Prism Book Alliance® would like to thank Naomi Rabinowitz for stopping by today.
Title: F#@! BOMB
Author: Naomi Rabinowitz
Publisher: Self Published
Cover Artist: Shane Morgan
Genre: New Adult
Fatty. Freak. Friendless. Failure. Sadie Abramowitz is used to being alone. The morbidly obese college freshman literally doesn’t fit in anywhere and was constantly the butt of jokes in high school.
So far, life at Cunningham University isn’t much better. Her roommate only communicates in grunts while Sadie’s “dream job” at the school paper has her interviewing her fellow students with questions that practically invite them to insult her.
Things change when she’s assigned a story on Griffin Greenberg, the freshman track star who was one of Sadie’s high school bullies. At first, she’s reluctant to work with the gorgeous Griffin, but soon discovers that he’s not such a bad guy. Plus, he’s been keeping a secret: he’s gay.

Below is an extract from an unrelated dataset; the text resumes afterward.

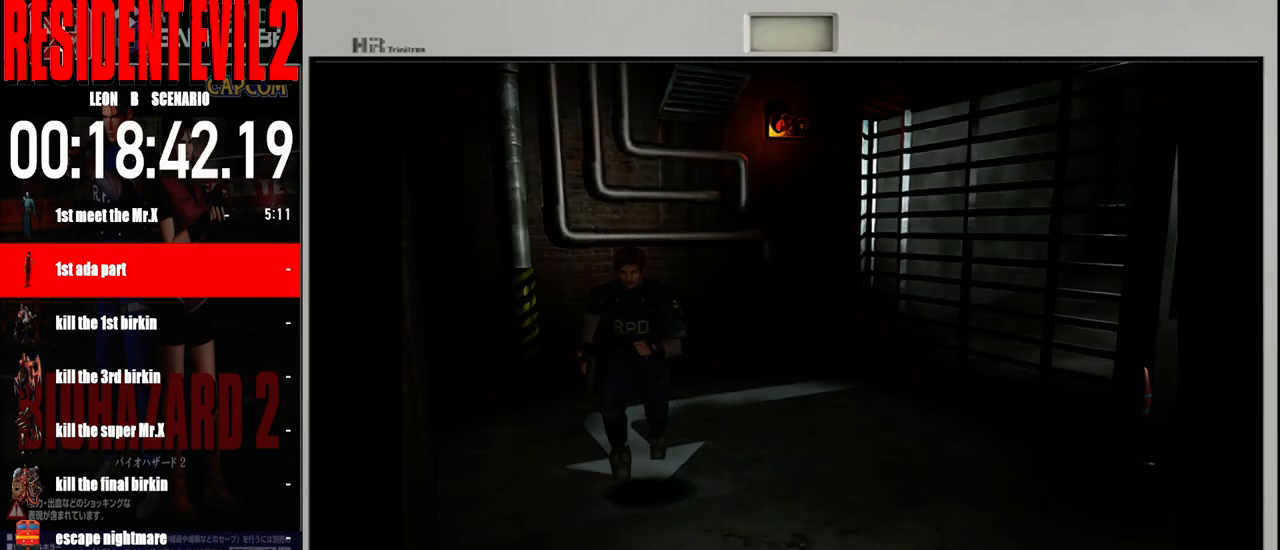
{"buttons": ["B"], "left_stick": "up", "right_stick": "center", "events": [[183, "left_stick", "up-left"], [383, "left_stick", "up"]]}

As their friendship grows, Griffin challenges Sadie to do something she never thought possible: train for a marathon. Meanwhile, she supports him as he slowly comes to terms with his sexuality. Together, they help each other survive their first year of college – and also learn how to stand strong on their own.
*This book is a New Adult novel with some mature language and situations. It is recommended for readers 14 and up.
When I reconnected with my high school/college friend, Scott, I was initially embarrassed to see him in person. He was a chubby kid who’d grown into a handsome, fit man who ran marathons… and I’d been a thin girl who’d morphed into an obese woman. I was afraid he’d judge me and even warned him ahead of our face-to-face reunion that I had gained “a little bit” of weight.
Scott was anything but judgmental and our friendship quickly picked back up where it had left off. He also had something big to share: “You should know, I’m gay,” he told me.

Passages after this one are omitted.